(695e) Overcoming Lignin Agglomeration during Pyrolytic Sugar Production in a Fluidized Bed

Fast pyrolysis of acid infused biomass has enabled over 300% increase in sugars derived from the biomass carbohydrate fraction. Our research goal was to investigate the problem of lignin and carbohydrate interaction after acid infusion: promoting agglomeration and ultimately inhibiting volatilization of both the sugars and the phenolics. Increasing the production of sugars during fast pyrolysis is important because the sugars can be used for fermentation to biofuels and important chemicals currently derived from petroleum. Understanding the interactions is crucial to the advancement of thermochemical conversion technology utilizing acid pretreatment for enhanced sugar production. Alkali and alkaline earth metals (AAEM) found in biomass have negative impact on sugar yields during fast pyrolysis, catalyzing the formation of low molecular weight species.
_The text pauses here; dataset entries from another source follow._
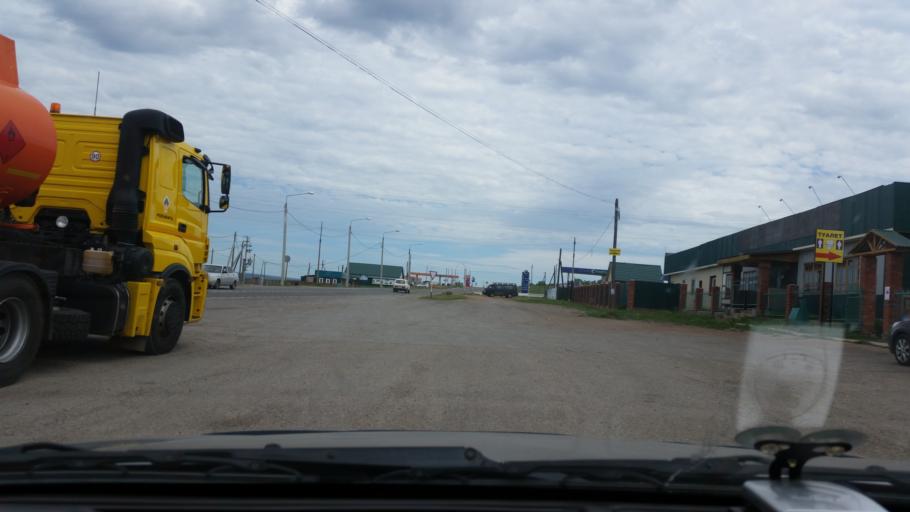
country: RU
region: Irkutsk
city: Bayanday
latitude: 53.0413
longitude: 105.5104
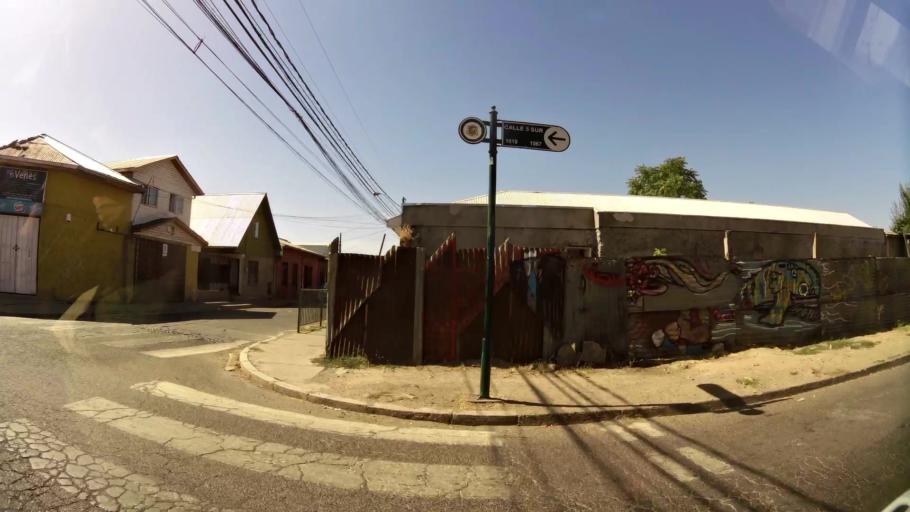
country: CL
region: Maule
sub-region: Provincia de Talca
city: Talca
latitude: -35.4319
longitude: -71.6630
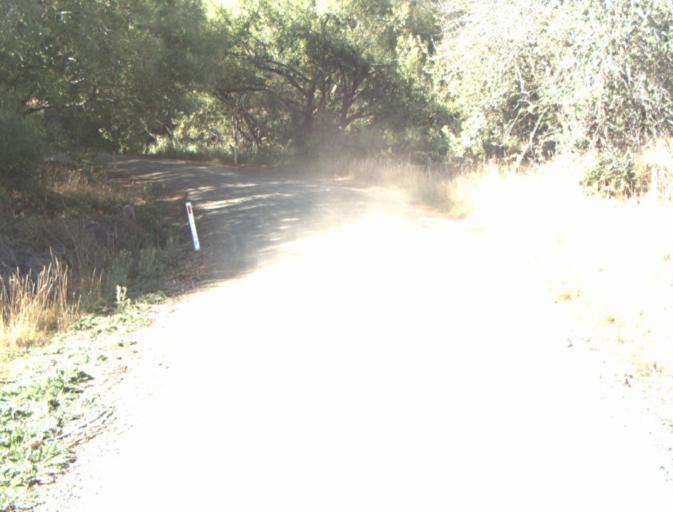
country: AU
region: Tasmania
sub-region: Dorset
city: Bridport
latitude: -41.1481
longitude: 147.2224
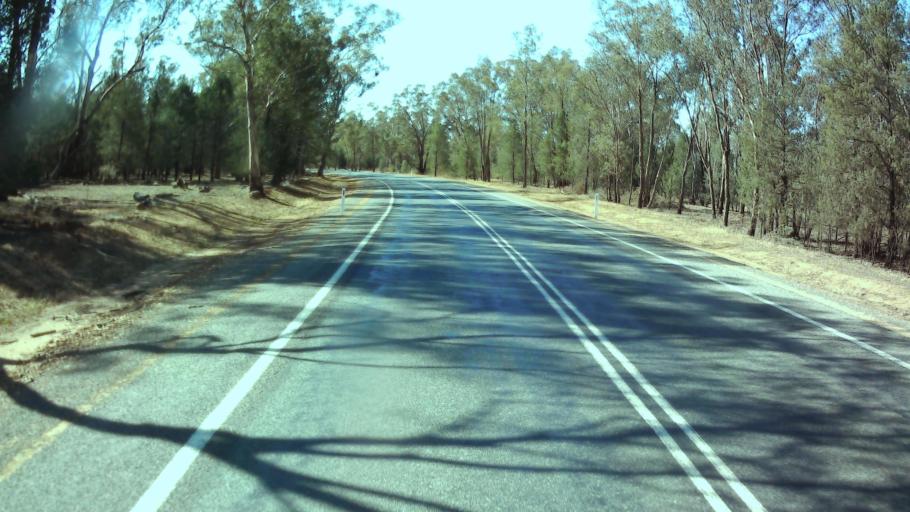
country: AU
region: New South Wales
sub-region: Weddin
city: Grenfell
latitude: -33.7288
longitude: 148.0885
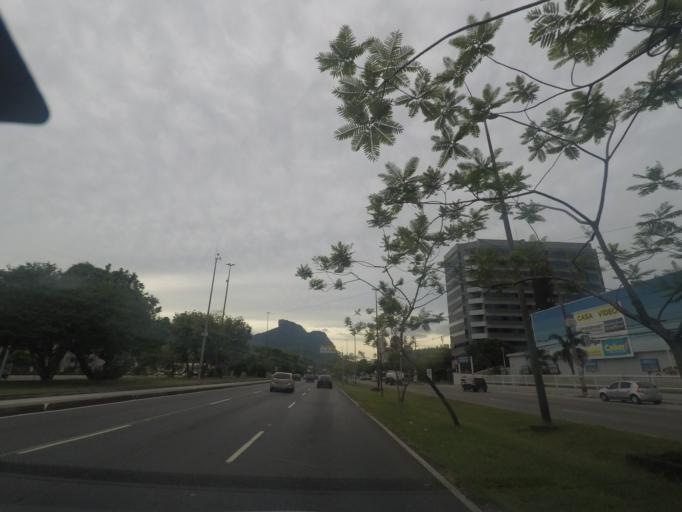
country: BR
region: Rio de Janeiro
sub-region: Rio De Janeiro
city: Rio de Janeiro
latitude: -23.0006
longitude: -43.3382
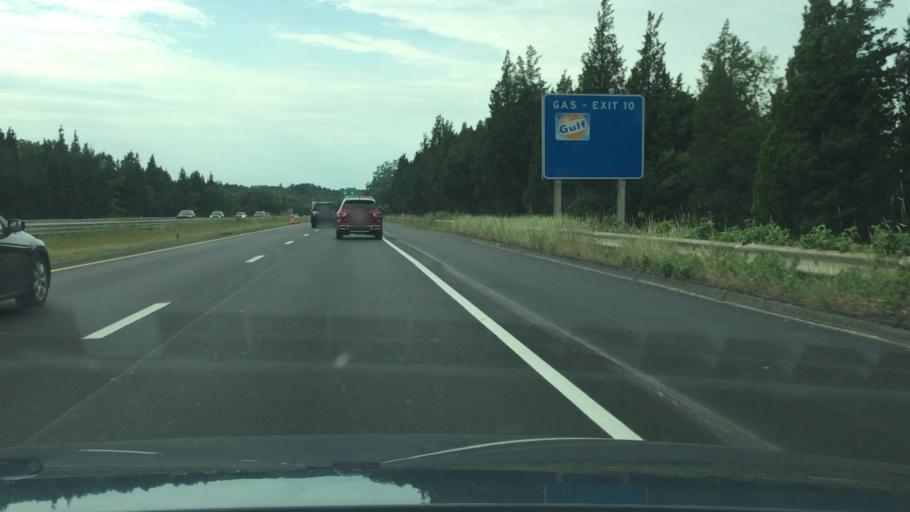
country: US
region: Massachusetts
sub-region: Plymouth County
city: Kingston
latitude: 41.9953
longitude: -70.7199
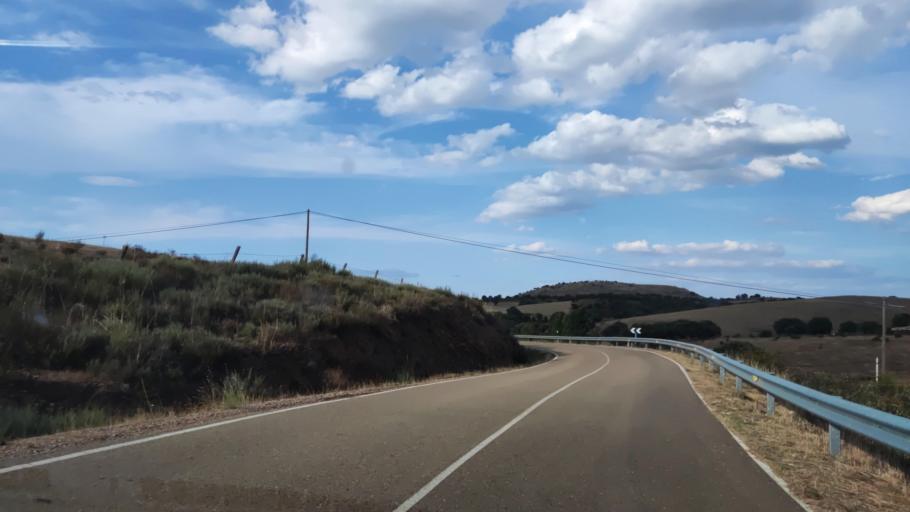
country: ES
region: Castille and Leon
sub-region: Provincia de Salamanca
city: Pastores
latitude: 40.5187
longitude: -6.5153
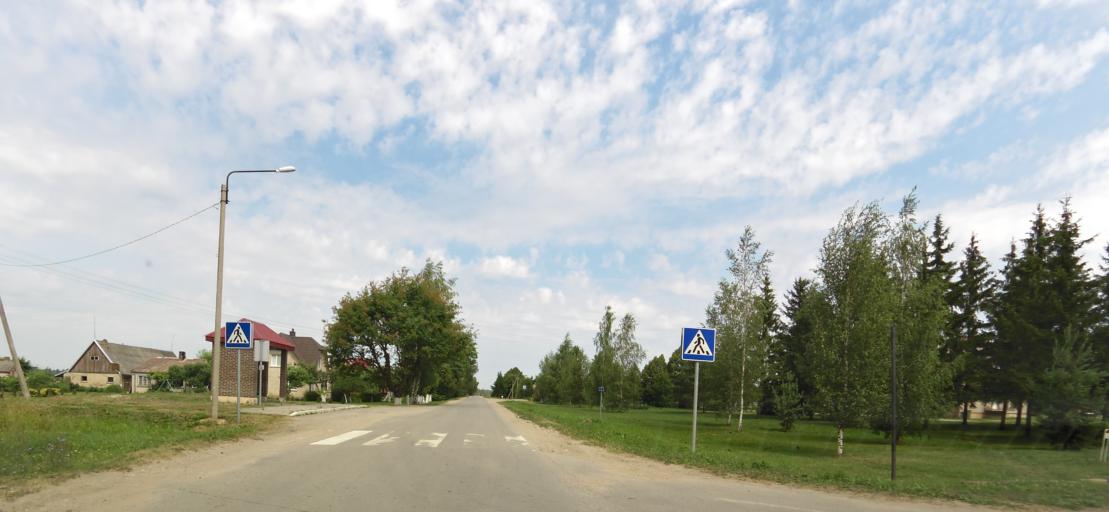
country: LT
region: Panevezys
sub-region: Birzai
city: Birzai
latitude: 56.2634
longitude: 24.6091
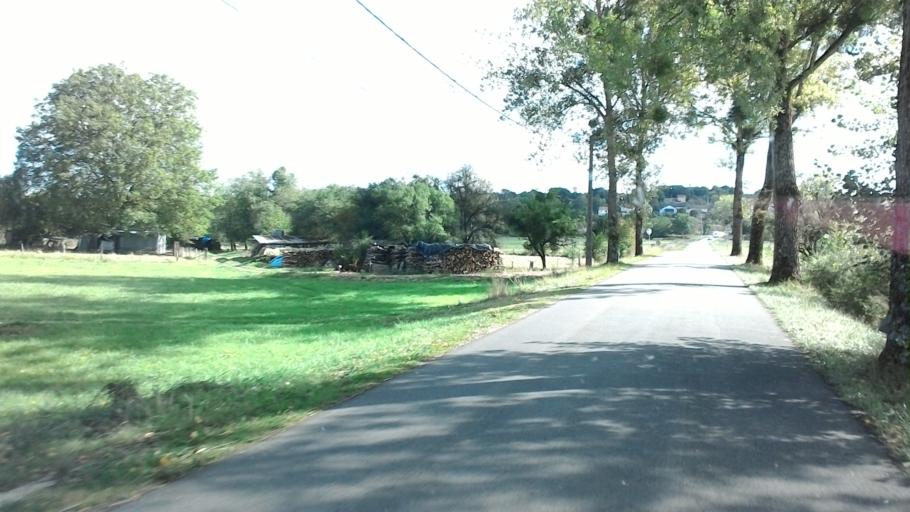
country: FR
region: Lorraine
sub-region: Departement des Vosges
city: Neufchateau
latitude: 48.3691
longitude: 5.6824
Inductively coupled plasma (ICP) determination of alkali and alkaline earth metals was performed on the biomass to determine the amount of acid infusion needed to neutralize the negative effects of the AAEM. The acid infused biomass samples were pyrolyzed using a 2 kg/h fluidized bed reactor. The biomass, the equivalency ratio which influences reactor operability, the amount of acid infusion, and neutralization steps, were varied followed by evaluation using various instrumentation. Thermogravimetric Analysis (TGA) was performed on each of the biomass samples for comparison to the starting biomass. Fourier transform infrared spectroscopy (FTIR) of the biomass was utilized for each of the pretreatment approaches. Specific wavelengths were selected that are attributed to either lignin or cellulose. Net integration of the intensities of the same absorption bands were compared between experimental parameters. Both hydrolysable and water soluble sugars quantities were established between the different pretreatments by high performance liquid chromatography (HPLC), while the relative molecular weight distribution of the phenolics was determined by gel permeation chromatography (GPC). Mass balances were obtained for each reactor run. With this approach we have accomplished uninterrupted fast pyrolysis of acid infused biomass with dramatically increased sugar production.